# [TO DO]
Copy out all the items below, changing every "Source code" to "Source listing" and leaving everything else unchanged.

________________

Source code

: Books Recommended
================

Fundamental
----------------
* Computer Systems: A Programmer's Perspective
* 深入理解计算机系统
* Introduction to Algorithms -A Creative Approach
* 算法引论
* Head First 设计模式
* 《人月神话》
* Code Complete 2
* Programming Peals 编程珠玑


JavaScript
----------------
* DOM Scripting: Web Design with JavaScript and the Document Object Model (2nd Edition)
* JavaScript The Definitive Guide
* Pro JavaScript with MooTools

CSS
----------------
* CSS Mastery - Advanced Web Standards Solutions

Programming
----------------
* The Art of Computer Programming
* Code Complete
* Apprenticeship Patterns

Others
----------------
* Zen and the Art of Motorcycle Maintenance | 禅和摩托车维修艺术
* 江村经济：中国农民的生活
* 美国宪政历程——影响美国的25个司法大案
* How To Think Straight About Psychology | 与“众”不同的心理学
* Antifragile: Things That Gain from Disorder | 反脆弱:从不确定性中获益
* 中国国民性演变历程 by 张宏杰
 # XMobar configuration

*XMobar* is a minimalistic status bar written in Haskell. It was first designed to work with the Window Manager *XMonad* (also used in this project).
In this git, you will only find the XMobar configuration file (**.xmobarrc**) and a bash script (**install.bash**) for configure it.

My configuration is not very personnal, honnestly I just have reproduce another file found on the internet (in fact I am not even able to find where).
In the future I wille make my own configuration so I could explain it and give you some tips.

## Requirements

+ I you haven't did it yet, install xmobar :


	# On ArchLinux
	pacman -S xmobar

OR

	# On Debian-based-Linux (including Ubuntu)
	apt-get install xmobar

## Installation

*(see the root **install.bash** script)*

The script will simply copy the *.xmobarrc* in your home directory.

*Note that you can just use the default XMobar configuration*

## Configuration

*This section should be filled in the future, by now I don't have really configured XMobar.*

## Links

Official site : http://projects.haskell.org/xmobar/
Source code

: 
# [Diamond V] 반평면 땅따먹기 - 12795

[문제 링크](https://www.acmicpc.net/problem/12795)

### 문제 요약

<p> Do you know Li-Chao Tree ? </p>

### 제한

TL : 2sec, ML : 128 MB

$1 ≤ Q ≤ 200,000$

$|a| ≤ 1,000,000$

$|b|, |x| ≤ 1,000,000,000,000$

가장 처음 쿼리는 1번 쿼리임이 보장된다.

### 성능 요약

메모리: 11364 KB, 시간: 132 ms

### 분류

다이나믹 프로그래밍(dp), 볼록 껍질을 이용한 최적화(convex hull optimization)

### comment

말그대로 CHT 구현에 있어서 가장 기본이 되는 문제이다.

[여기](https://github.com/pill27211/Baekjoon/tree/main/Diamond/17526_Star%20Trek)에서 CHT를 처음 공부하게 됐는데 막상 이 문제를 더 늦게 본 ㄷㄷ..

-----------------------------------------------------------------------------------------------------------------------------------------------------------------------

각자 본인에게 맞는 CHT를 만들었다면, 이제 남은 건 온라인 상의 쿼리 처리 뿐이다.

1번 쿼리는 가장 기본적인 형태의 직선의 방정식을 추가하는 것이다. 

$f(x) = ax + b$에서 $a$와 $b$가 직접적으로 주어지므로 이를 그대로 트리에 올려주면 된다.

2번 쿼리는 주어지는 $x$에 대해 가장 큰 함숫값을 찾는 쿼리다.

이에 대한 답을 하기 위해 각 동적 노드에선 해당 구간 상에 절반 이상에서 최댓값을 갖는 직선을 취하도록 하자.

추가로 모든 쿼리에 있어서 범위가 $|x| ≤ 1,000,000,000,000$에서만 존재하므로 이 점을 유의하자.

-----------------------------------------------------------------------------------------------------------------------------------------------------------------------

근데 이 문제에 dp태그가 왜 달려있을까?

________________

# [YOUR RESPONSE]
Source listing

: Books Recommended
================

Fundamental
----------------
* Computer Systems: A Programmer's Perspective
* 深入理解计算机系统
* Introduction to Algorithms -A Creative Approach
* 算法引论
* Head First 设计模式
* 《人月神话》
* Code Complete 2
* Programming Peals 编程珠玑


JavaScript
----------------
* DOM Scripting: Web Design with JavaScript and the Document Object Model (2nd Edition)
* JavaScript The Definitive Guide
* Pro JavaScript with MooTools

CSS
----------------
* CSS Mastery - Advanced Web Standards Solutions

Programming
----------------
* The Art of Computer Programming
* Code Complete
* Apprenticeship Patterns

Others
----------------
* Zen and the Art of Motorcycle Maintenance | 禅和摩托车维修艺术
* 江村经济：中国农民的生活
* 美国宪政历程——影响美国的25个司法大案
* How To Think Straight About Psychology | 与“众”不同的心理学
* Antifragile: Things That Gain from Disorder | 反脆弱:从不确定性中获益
* 中国国民性演变历程 by 张宏杰
 # XMobar configuration

*XMobar* is a minimalistic status bar written in Haskell. It was first designed to work with the Window Manager *XMonad* (also used in this project).
In this git, you will only find the XMobar configuration file (**.xmobarrc**) and a bash script (**install.bash**) for configure it.

My configuration is not very personnal, honnestly I just have reproduce another file found on the internet (in fact I am not even able to find where).
In the future I wille make my own configuration so I could explain it and give you some tips.

## Requirements

+ I you haven't did it yet, install xmobar :


	# On ArchLinux
	pacman -S xmobar

OR

	# On Debian-based-Linux (including Ubuntu)
	apt-get install xmobar

## Installation

*(see the root **install.bash** script)*

The script will simply copy the *.xmobarrc* in your home directory.

*Note that you can just use the default XMobar configuration*

## Configuration

*This section should be filled in the future, by now I don't have really configured XMobar.*

## Links

Official site : http://projects.haskell.org/xmobar/
Source listing

: 
# [Diamond V] 반평면 땅따먹기 - 12795

[문제 링크](https://www.acmicpc.net/problem/12795)

### 문제 요약

<p> Do you know Li-Chao Tree ? </p>

### 제한

TL : 2sec, ML : 128 MB

$1 ≤ Q ≤ 200,000$

$|a| ≤ 1,000,000$

$|b|, |x| ≤ 1,000,000,000,000$

가장 처음 쿼리는 1번 쿼리임이 보장된다.

### 성능 요약

메모리: 11364 KB, 시간: 132 ms

### 분류

다이나믹 프로그래밍(dp), 볼록 껍질을 이용한 최적화(convex hull optimization)

### comment

말그대로 CHT 구현에 있어서 가장 기본이 되는 문제이다.

[여기](https://github.com/pill27211/Baekjoon/tree/main/Diamond/17526_Star%20Trek)에서 CHT를 처음 공부하게 됐는데 막상 이 문제를 더 늦게 본 ㄷㄷ..

-----------------------------------------------------------------------------------------------------------------------------------------------------------------------

각자 본인에게 맞는 CHT를 만들었다면, 이제 남은 건 온라인 상의 쿼리 처리 뿐이다.

1번 쿼리는 가장 기본적인 형태의 직선의 방정식을 추가하는 것이다. 

$f(x) = ax + b$에서 $a$와 $b$가 직접적으로 주어지므로 이를 그대로 트리에 올려주면 된다.

2번 쿼리는 주어지는 $x$에 대해 가장 큰 함숫값을 찾는 쿼리다.

이에 대한 답을 하기 위해 각 동적 노드에선 해당 구간 상에 절반 이상에서 최댓값을 갖는 직선을 취하도록 하자.

추가로 모든 쿼리에 있어서 범위가 $|x| ≤ 1,000,000,000,000$에서만 존재하므로 이 점을 유의하자.

-----------------------------------------------------------------------------------------------------------------------------------------------------------------------

근데 이 문제에 dp태그가 왜 달려있을까?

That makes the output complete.